Côté courts métrages, 9 projets ont retenus l’attention de la commission. Il s’agit entre autres de: «Ailleurs» de Othman Naciri du Maroc; «Four walls» de Narcisse Wandji du Cameroun; «La lutte continue» de Marie L. Bayala du Burkina Faso; «Le boxeur» de Iman Djionne du Sénégal; «Les serviteurs» de MarwanKhneisser du Liban; «Musaga 95» de Joseph Ndayisenga du Burundi. Trois films bénéficieront de l’aide à la finition. Il s’agit de: «Insoumise», une fiction de Jawad Rhalib du Maroc; «KemtiyuSeex-Anta-Joob», un documentaire d’Ousmane William Mbaye du Sénégal; «Tunis blues», une fiction de Lotfi Achour de la Tunisie. 500 000 Euro seront donc accordés à ces 20 projets de films francophones du Sud.
 
RD-Congo non classée
 
Au moment où l’industrie cinématographique RD-congolaise commence à peine à se réveiller, sur terrain le résultat reste encore peu flatteur. Si certains films intéressent les diffuseurs à l’international ou raflent des prix dans différents prestigieux oscars organisés à travers le monde, beaucoup reste encore à faire. Les producteurs et réalisateurs RD-congolais sont appelés à doubler d’efforts pour faire partie de la Cour des grands des pays où le cinéma occupe une place de choix grâce évidemment à la politique culturelle de ces pays. Toutefois, l’on espère que prochainement les producteurs, réalisateurs RD-congolais seront de bon côté.
 
Par ailleurs, successeur du Fonds francophone de production audiovisuelle du Sud -créé en 1988 et géré avec des commissions de sélection régulières depuis 1990-, le Fonds image de la Francophonie est mis en œuvre par l’OIF en collaboration avec le Conseil international des radios et des télévisions d’expression française -CIRTEF.

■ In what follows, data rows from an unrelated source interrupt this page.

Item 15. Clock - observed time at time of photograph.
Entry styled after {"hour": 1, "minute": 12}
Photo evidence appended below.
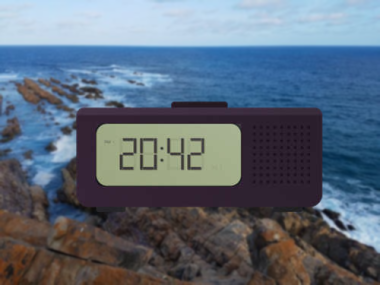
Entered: {"hour": 20, "minute": 42}
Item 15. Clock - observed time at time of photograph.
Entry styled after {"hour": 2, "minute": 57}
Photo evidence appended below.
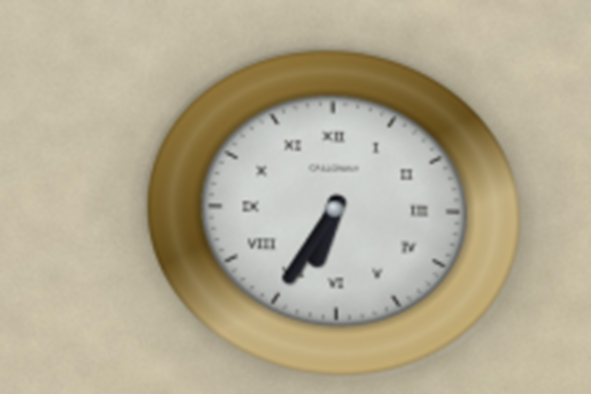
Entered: {"hour": 6, "minute": 35}
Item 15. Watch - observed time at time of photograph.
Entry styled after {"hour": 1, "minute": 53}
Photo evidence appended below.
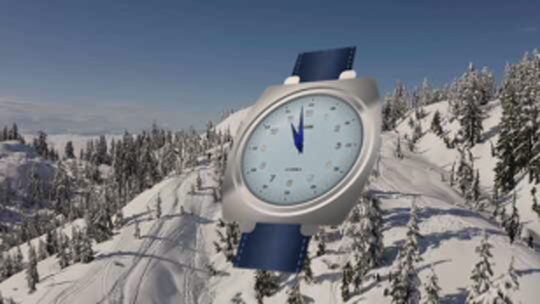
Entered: {"hour": 10, "minute": 58}
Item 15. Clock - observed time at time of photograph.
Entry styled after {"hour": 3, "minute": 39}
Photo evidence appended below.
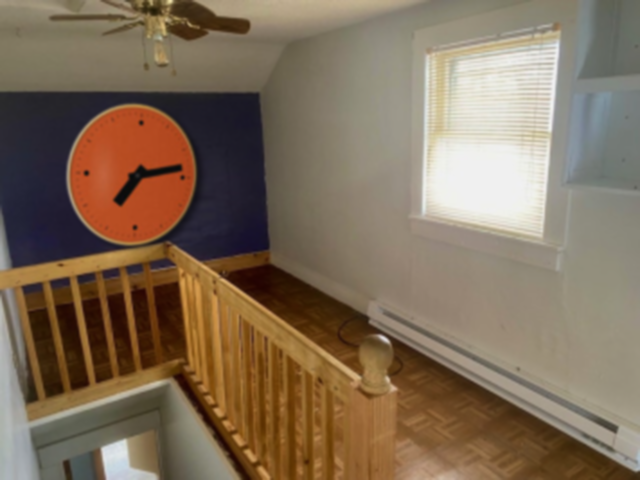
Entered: {"hour": 7, "minute": 13}
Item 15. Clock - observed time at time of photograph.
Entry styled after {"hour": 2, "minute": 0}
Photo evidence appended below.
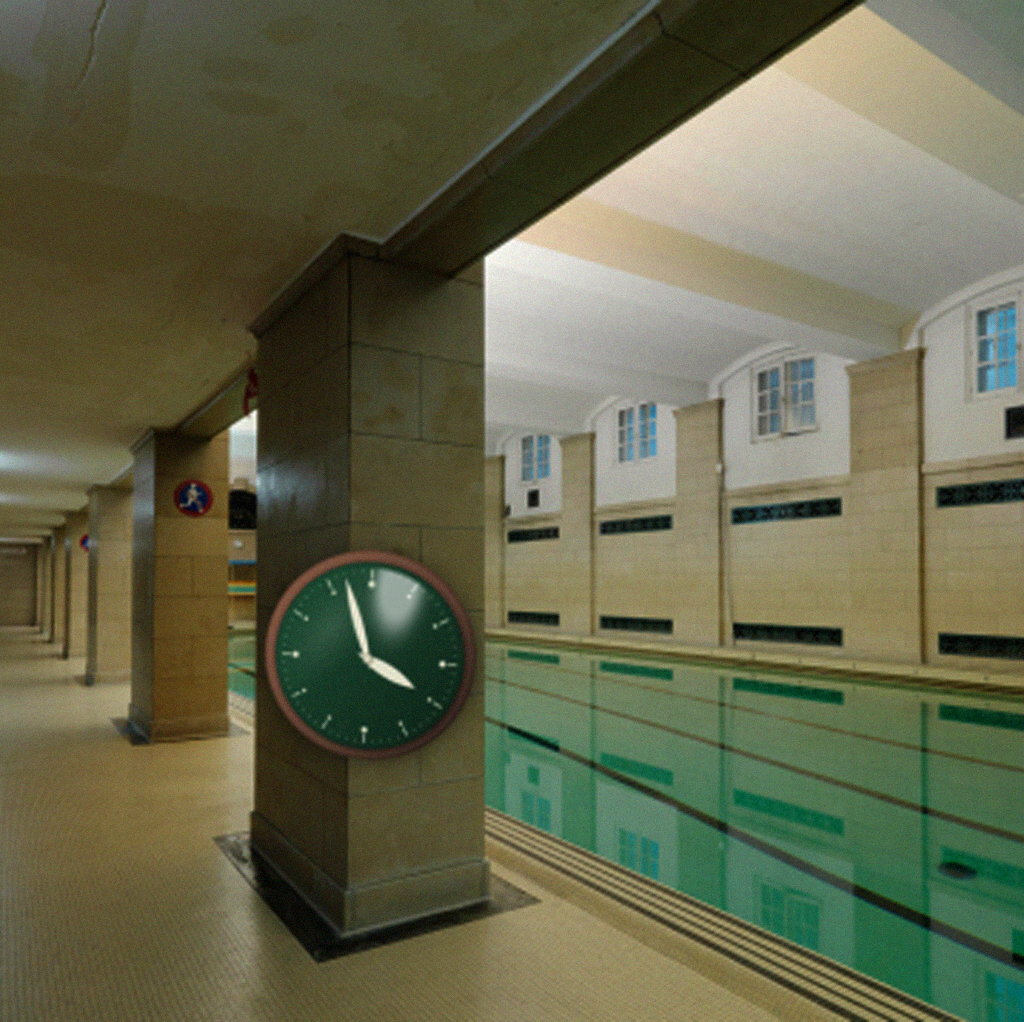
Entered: {"hour": 3, "minute": 57}
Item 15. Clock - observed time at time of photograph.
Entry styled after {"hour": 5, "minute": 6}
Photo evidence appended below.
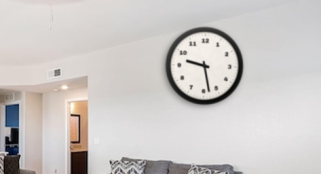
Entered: {"hour": 9, "minute": 28}
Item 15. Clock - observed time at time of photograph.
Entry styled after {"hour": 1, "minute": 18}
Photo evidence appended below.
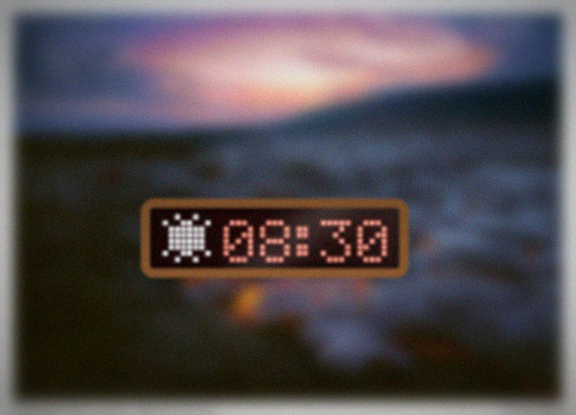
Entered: {"hour": 8, "minute": 30}
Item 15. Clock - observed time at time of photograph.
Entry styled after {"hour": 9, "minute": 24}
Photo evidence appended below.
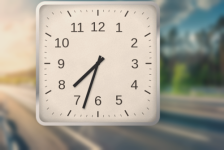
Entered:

Pour qu’un projet soit éligible, il doit concerner une œuvre réalisée par un ressortissant d’un pays francophone du Sud; produite par une société de production légalement enregistrée dans un pays membre de l’Organisation internationale de la Francophonie. Dans le cas de la commission audiovisuelle, seules les sociétés des pays francophones du Sud sont éligibles. Alorsque dans le cas de la commission cinéma, sont éligibles les sociétés établies dans un pays membre de l’OIF, quel qu’il soit, à condition que ces sociétés ne soient pas détenues majoritairement ni dirigées par le réalisateur du projet présenté.
Ces films doivent être tournés soit en français, soit dans l’une des langues locales des pays éligibles avec un sous-titrage français. Et le lieu de tournage reste principalement un des pays francophones du Sud. Deux commissions font partie du Fonds image de la Francophonie, à savoir: la commission «Cinéma», quise réunit une fois par an -juin- et la commission «Télévision», se retrouve deux fois par an -mars/avril et septembre/octobre.